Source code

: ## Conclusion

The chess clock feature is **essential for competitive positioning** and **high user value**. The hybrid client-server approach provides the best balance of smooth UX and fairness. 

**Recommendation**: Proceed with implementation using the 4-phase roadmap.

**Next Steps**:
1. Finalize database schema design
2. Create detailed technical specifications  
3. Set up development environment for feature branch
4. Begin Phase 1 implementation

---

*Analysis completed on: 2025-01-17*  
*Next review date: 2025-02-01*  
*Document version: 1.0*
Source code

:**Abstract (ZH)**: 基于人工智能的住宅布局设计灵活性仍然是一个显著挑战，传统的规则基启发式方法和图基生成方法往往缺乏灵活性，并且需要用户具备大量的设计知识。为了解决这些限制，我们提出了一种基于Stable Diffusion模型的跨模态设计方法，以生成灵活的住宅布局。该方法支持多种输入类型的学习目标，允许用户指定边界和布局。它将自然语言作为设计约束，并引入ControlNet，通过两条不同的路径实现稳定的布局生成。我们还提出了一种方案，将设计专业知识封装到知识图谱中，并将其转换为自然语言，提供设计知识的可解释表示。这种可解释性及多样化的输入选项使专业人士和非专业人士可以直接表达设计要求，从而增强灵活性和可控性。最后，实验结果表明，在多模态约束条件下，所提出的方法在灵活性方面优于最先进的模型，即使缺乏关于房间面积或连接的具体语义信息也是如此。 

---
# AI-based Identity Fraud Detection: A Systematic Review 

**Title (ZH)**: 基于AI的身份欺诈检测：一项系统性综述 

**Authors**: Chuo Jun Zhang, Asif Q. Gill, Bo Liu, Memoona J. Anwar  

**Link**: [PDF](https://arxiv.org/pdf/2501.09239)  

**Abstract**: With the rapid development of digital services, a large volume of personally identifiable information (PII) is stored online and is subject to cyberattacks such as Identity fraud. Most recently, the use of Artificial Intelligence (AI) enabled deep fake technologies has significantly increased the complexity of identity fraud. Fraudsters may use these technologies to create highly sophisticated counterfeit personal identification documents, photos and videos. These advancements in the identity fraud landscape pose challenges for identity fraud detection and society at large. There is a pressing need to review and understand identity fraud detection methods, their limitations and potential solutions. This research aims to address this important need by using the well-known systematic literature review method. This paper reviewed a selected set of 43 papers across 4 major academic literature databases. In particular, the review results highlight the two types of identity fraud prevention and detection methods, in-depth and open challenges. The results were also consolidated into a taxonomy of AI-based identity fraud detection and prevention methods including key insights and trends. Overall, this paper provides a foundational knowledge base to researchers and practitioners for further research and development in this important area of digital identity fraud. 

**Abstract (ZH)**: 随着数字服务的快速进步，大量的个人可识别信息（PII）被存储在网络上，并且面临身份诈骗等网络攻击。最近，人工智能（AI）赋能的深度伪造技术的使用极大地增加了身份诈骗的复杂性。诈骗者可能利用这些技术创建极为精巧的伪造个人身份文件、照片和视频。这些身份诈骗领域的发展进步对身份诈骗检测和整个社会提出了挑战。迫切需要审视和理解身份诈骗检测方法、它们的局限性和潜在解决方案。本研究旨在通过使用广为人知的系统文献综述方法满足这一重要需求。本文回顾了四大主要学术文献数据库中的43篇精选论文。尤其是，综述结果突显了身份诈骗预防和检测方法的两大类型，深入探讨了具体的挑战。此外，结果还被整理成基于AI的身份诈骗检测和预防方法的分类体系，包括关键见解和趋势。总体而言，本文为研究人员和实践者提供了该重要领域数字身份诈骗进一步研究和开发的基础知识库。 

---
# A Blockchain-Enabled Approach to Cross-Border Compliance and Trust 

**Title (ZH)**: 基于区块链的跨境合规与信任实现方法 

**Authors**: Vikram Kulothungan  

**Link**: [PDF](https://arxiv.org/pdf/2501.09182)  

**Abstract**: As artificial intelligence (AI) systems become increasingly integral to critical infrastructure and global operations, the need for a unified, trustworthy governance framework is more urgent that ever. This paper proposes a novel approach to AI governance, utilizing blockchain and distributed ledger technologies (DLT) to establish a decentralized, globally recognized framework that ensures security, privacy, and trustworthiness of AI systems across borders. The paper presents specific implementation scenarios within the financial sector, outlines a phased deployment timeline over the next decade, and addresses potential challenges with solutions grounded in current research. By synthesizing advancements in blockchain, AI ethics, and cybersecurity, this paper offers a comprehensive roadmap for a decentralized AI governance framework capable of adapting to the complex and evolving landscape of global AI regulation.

▸ TASK OBJECTIVE
Only the lines that contain the string "Authors" should be copied from the entries above.

▸ TASK RESPONSE
**Authors**: Chuo Jun Zhang, Asif Q. Gill, Bo Liu, Memoona J. Anwar  
**Authors**: Vikram Kulothungan  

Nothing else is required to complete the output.